Efendim yeni bir yıla merhaba derken yine her zaman olduğu gibi daha günler önceden tartışmaları başladı. Yılbaşı kutlamaları doğru mudur, piyango bileti, hindi almak, eve çam ağacı dikmek, daha başka eğlenceler yapmak doğru mu değil mi diye tartışır dururuz. Her yılbaşı öncesi bu sıkıntılar maalesef yaşanmaya devam ediyor. Din adamlarımız bizim dinimizde, kültürümüzde ve tarihimizde yılbaşı kutlamasının yerinin olmadığını savunurken bir taraftan da yılbaşı kutlamalarından vazgeçmeyenler milli piyango bileti alır,  evine çam ağacı diker,  modernleşme, ilericilik ve Avrupalılık aşkına içkileri su gibi içer rezilliğin her türlü daniskasını yaparlar. Aslında mesele yılbaşı kutlaması değil bizi son iki yüz yıldan beri Avrupalılık olmak aşkına, kendi değerlerimize, kendi kültürümüze kendi yaşantımıza,  örf ve adetlerimize yabancılaşma meselesidir. Son iki yüzyıldan beri başta yılbaşı kutlamaları olmak üzere daha birçok şeylerde Avrupalılara benzemeye çalışmamıza rağmen ne tam Avrupalı olabildik ne de bilhassa kendi dini ve milli değerlerimize ters düşerek tuhaf bir toplum haline geldik. Zaten biz onlara benzemek için elimizden gelen ne varsa yapmaya,  çalışmamıza rağmen onlar bizi hiçbir zaman kendilerinden saymıyorlar. Biz onlara benzemeye çalışmak için can atmaya devam ederken onlar bizim bilhassa dini adetlerimizi ve diğer dini kutlamalarımızın hiç birisini değil yaşamak kabullenmek bile istemiyorlar. Siz hiçbir Avrupalının veya bir yabancının bizim hicri yılbaşımızın olan Peygamber Efendimizin Mekke den Medine ye hicretini biliyorlar mı veya duysalar inanıp acaba kutlama yoluna gidecekler mi. Şüphesiz ki bu mümkün değil. Onlar böyle düşünür ve yaşarken biz onları körü körüne niye taklit edelim niye onlara benzemeye çalışalım. Yine Peygamber Efendimiz şöyle buyuruyor-Bizden olmayanlara benzemeye çalışan, bizden değildir.  Daha çocuklar bile nerden duyuyor nerden öğreniyorlarsa günler önceden yılbaşı kutlamalarına özendiriliyor, şartlandırılıyorlar.Biz hiç yılbaşı kutlaması yapmamıza rağmen , bizim okula yeni başlayan torunum geldi ve nereden duyup veya öğrendiyse-Dede bizde yılbaşı kutlayıp çam ağacı alacak mıyız diye sormaz mı.Şaşırdım ve daha bu yaşta bile çocukların böyle bir şeye  özendirilmesine üzüldüm doğrusu.

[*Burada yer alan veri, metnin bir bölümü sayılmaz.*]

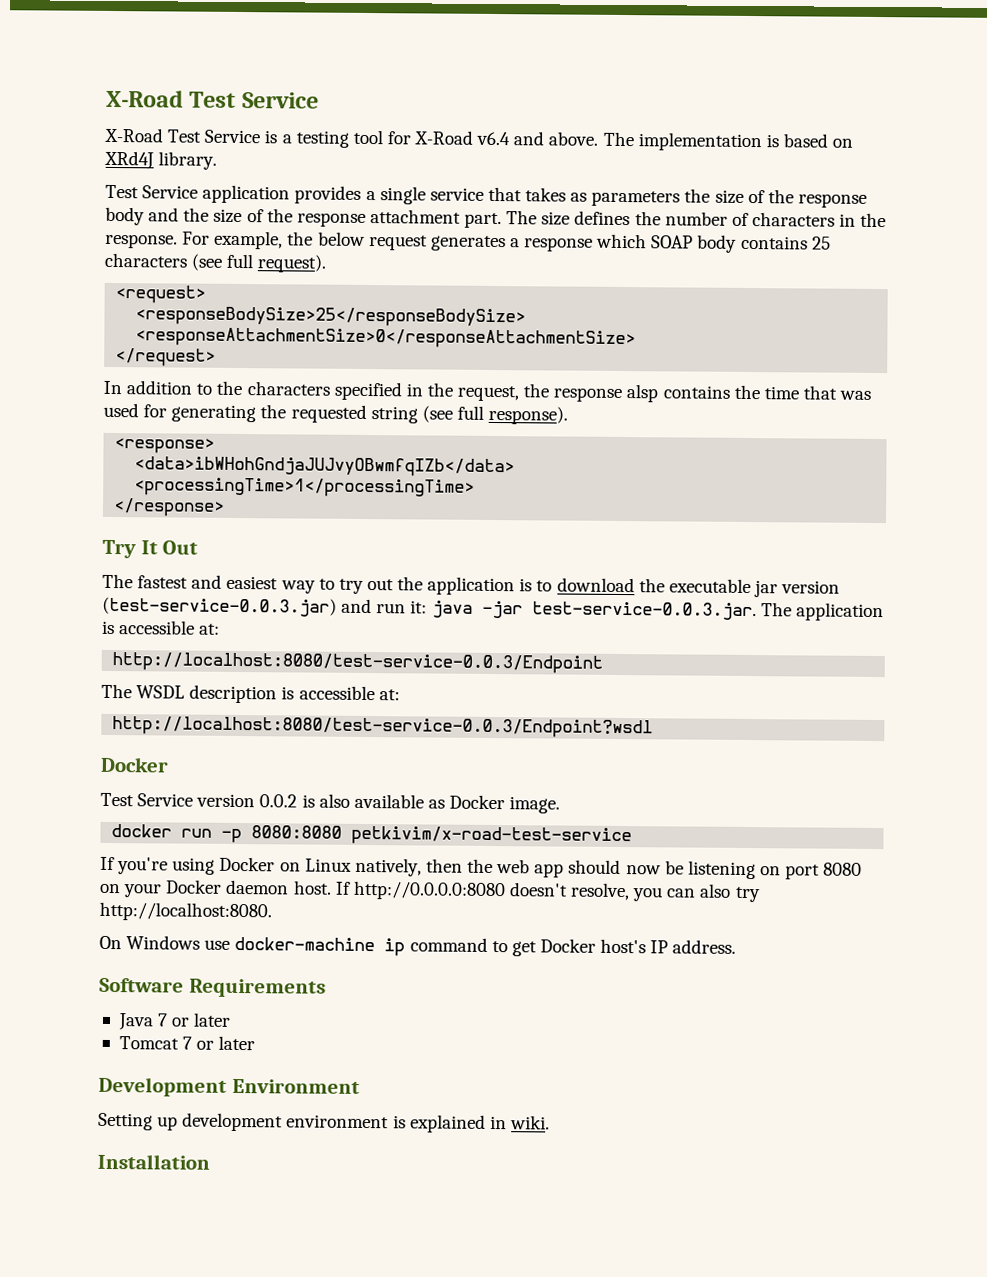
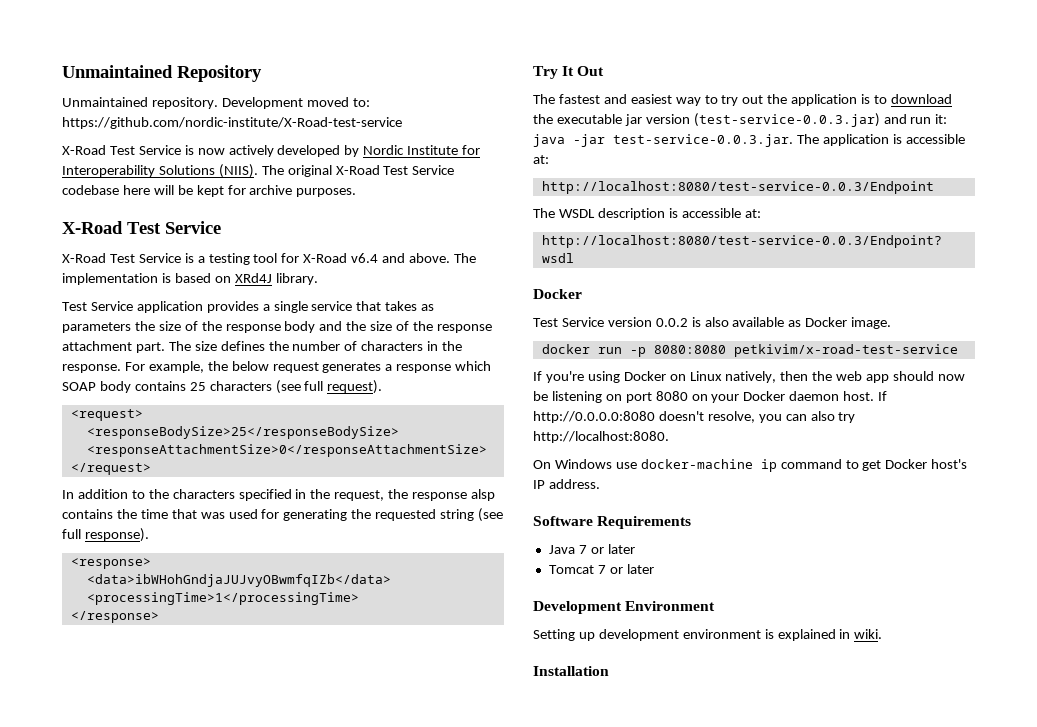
(106, 98) none -> [62,65,262,82] [62,97,370,109] [62,117,402,129] [62,145,481,157] [62,164,455,178] [62,185,357,197] Unmaintained Repository // Unmaintained repository. Development moved to: https://github.com/nordic-institute/X-Road-test-service // X-Road Test Service is now actively developed by Nordic Institute for Interoperability Solutions (NIIS). The original X-Road Test Service codebase here will be kept for archive purposes. //

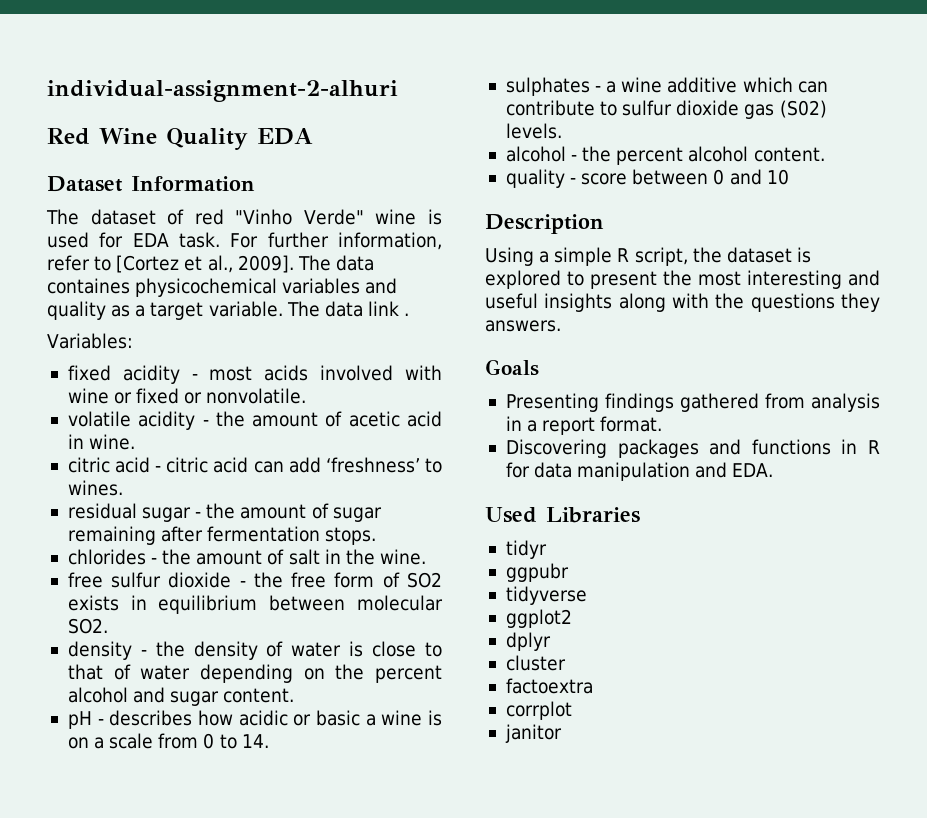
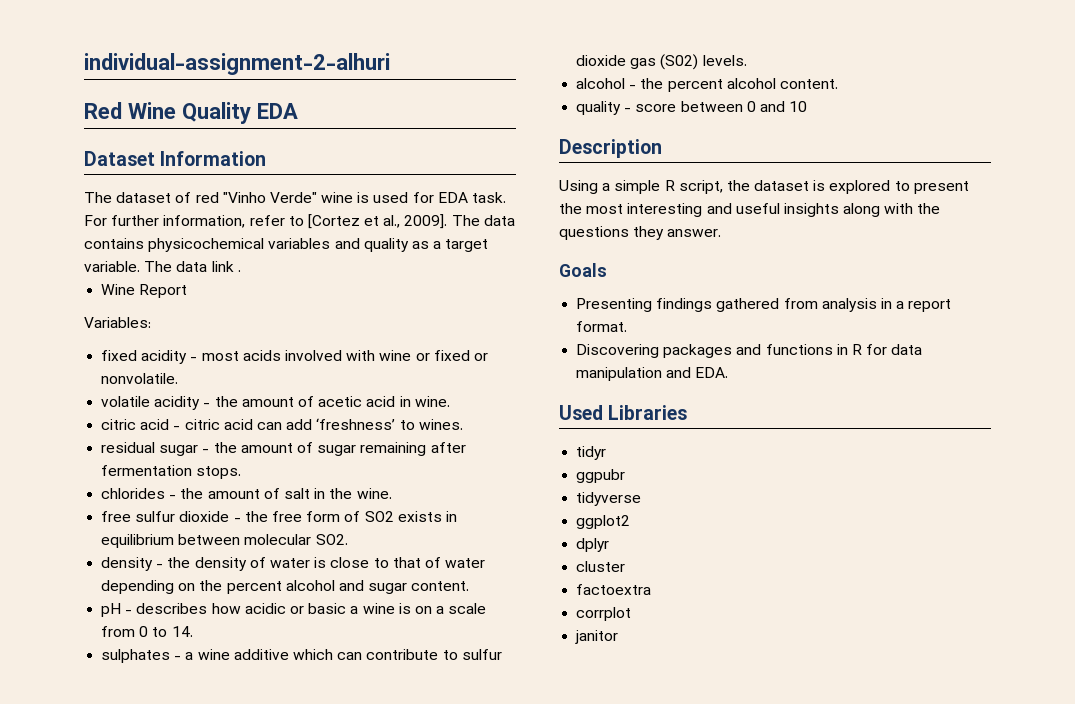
[47,278,130,294] containes -> [84,238,144,249] contains
(410, 314) none -> [101,284,188,298] // Wine Report
[485,320,561,332] answers. -> [667,229,722,237] answer.

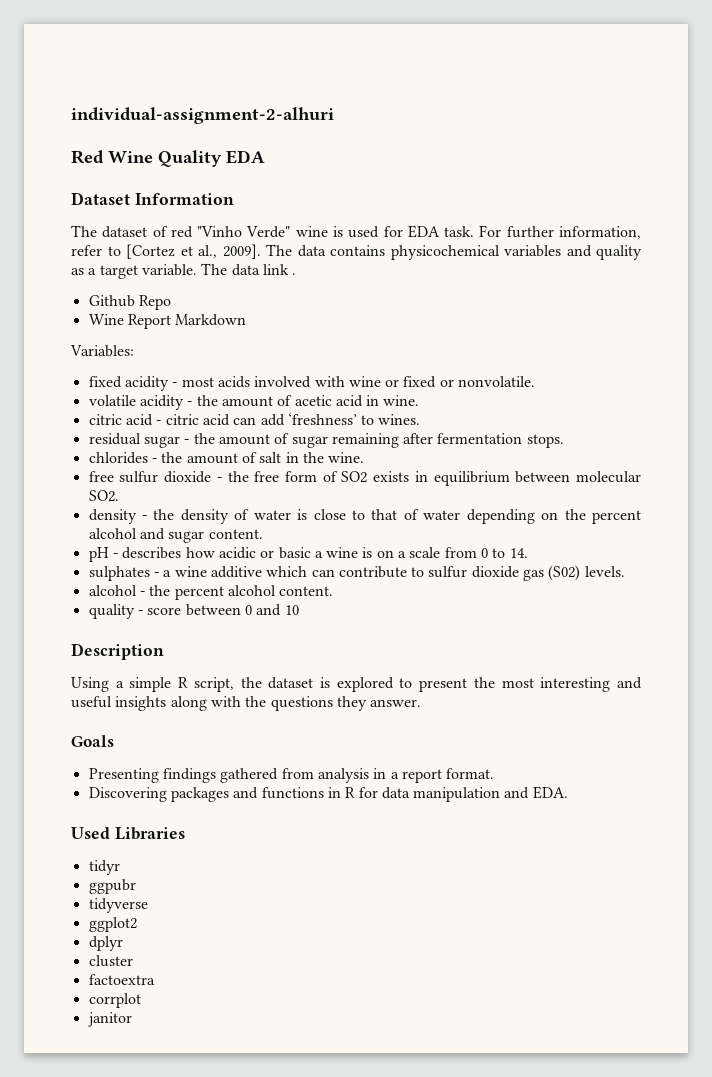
(241, 271) none -> [88,295,171,310] // Github Repo
(188, 291) none -> [175,314,247,326] Markdown

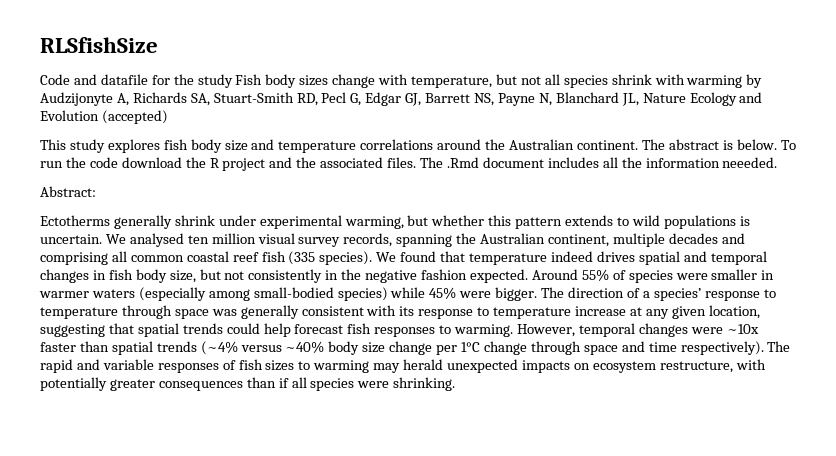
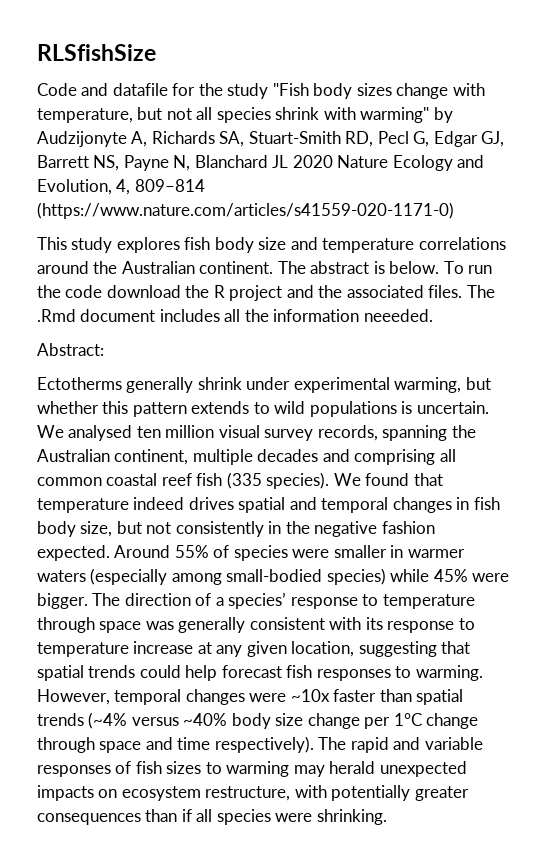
[235,74,263,85] Fish -> [272,83,309,96] "Fish
[686,75,743,88] warming -> [360,107,430,123] warming"
[621,93,639,106] JL, -> [272,155,333,168] JL 2020
[40,110,168,124] Evolution (accepted) -> [37,179,205,195] [37,202,454,219] Evolution, 4, 809–814 (https://www.nature.com/articles/s41559-020-1171-0)

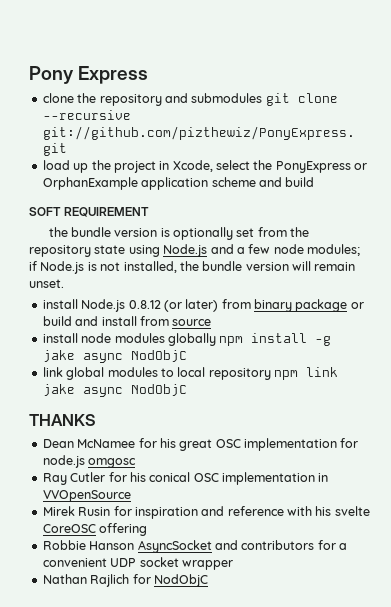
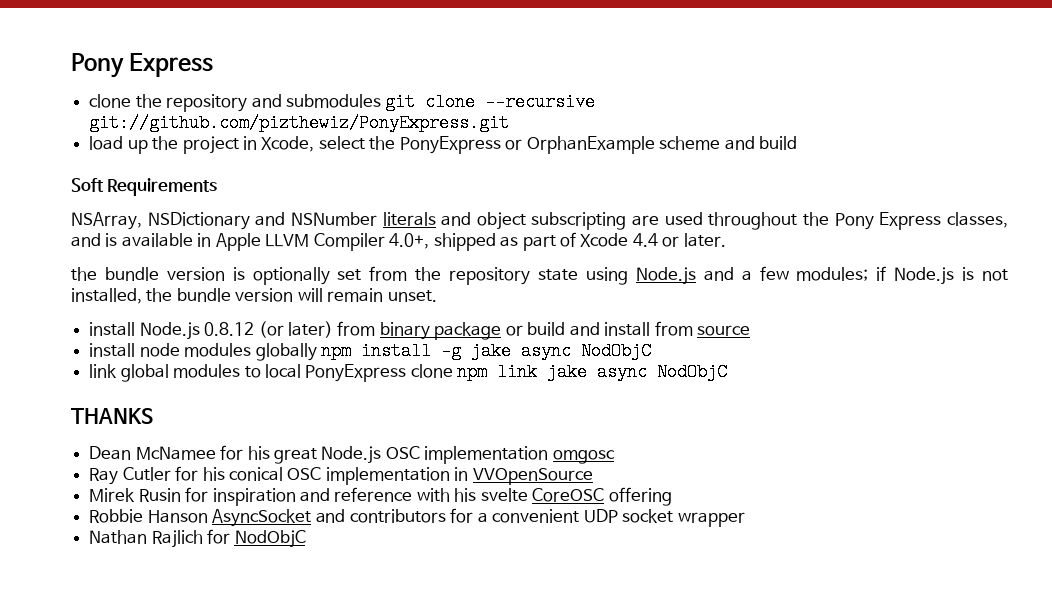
[141,177,209,190] application -> (655, 145) none
[29,207,150,217] SOFT REQUIREMENT -> [71,178,218,196] [71,212,1009,230] [71,232,726,251] Soft Requirements // NSArray, NSDictionary and NSNumber literals and object subscripting are used throughout the Pony Express classes, and is available in Apple LLVM Compiler 4.0+, shipped as part of Xcode 4.4 or later.
[273,244,304,254] node -> (789, 273) none
[208,368,271,380] repository -> [305,364,453,382] PonyExpress clone
[215,438,359,451] [42,455,85,468] OSC implementation for node.js -> [321,446,549,464] Node.js OSC implementation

 Şimdi yine bir yılbaşı kutlaması yapıp, hindisinden piyango biletine, çam ağacından içkisine varana kadar   milyonlar  harcayacak her türlü rezaleti yaşayıp,  göreceğiz. Ve bunun adını da yılbaşı kutlaması diyeceğiz.Böyle bir kutlama bize  hiçbir şey kazandırmaz.Geçen gün bir TV kanalının alt yazısında okudum ve çok üzüldüm, aynen şöyle bir alt yazı geçti, İstanbul da  yıl başı gecesi tamı tamına 39 bin polis görev yapacakmış.Üzülmemek elde değil , olacak şey değil, sanki yılbaşı gecesi bütün İstanbul sokağa dökülecek , sokaklar yaşanacak olmaktan çıkacağı için bu kadar polis görev yapacak ve güvenlik için evlerinden sıcak yuvalarından uzakta görev başında sabahlayacaklar.Yazıktır, günahtır biz bu hale  mi gelecektik.Diğer taraftan yılbaşında kutlamalarda onca lüzumsüz harcama yaparken Arakanda, Suriye de,Irakta Doğu Türkistan da Suriye de ve Filistin de savunmasız, suçsuz günahsız çocuklar öldürülürken, Afrika da ve bilhassa Yemende açlıktan binlerce çocuk ölürken hiç vicdanımız sızlamıyor  mu. Onlara biraz daha fazla yardım için bir şeyler yapabiliyor muyuz. Yine ağaç kesimine  karşı çıkarken yılbaşı gecesi kesilen onca çam ağacına sesini çıkarmayan çevreciler ve enteller, kurban bayramını hayvan katliamı gibi karşı olanlar onca hindinin boğazlanmasına sesini çıkarmıyor, ülkemizde ve dünyada binlerce aç sefil ekmeğe muhtaç çocuk varken su gibi para harcayıp piyango biletine içkisine ve diğer dinimizde olmayan şeylere israf edenler  ne zaman gerçeği görebilecekler. Bir toplum bu kadar mı kendine yabancılaşır. Çok yazık.

  2024 bitirip 2025 e girerken bir yaş daha yaşlandık diye üzülecek yerde oturup geçen yılı nasıl geçirdik ve yeni yılı nasıl yaşamamız gerekir diye bunun muhasebesini yapmamız lazım. Ben bir yıl daha yaşlanırken kendim için, ailem için, ülkem ve memleketim için ve hepsinden en önemlisi Allah için ne yaptım ve yeni yılda da nasıl bir hayat yaşayacağım bunun muhasebesini yapmamız lazım diye düşünüyorum. Herkese yeni yılda sağlık. mutluluk ve başarılar diliyorum.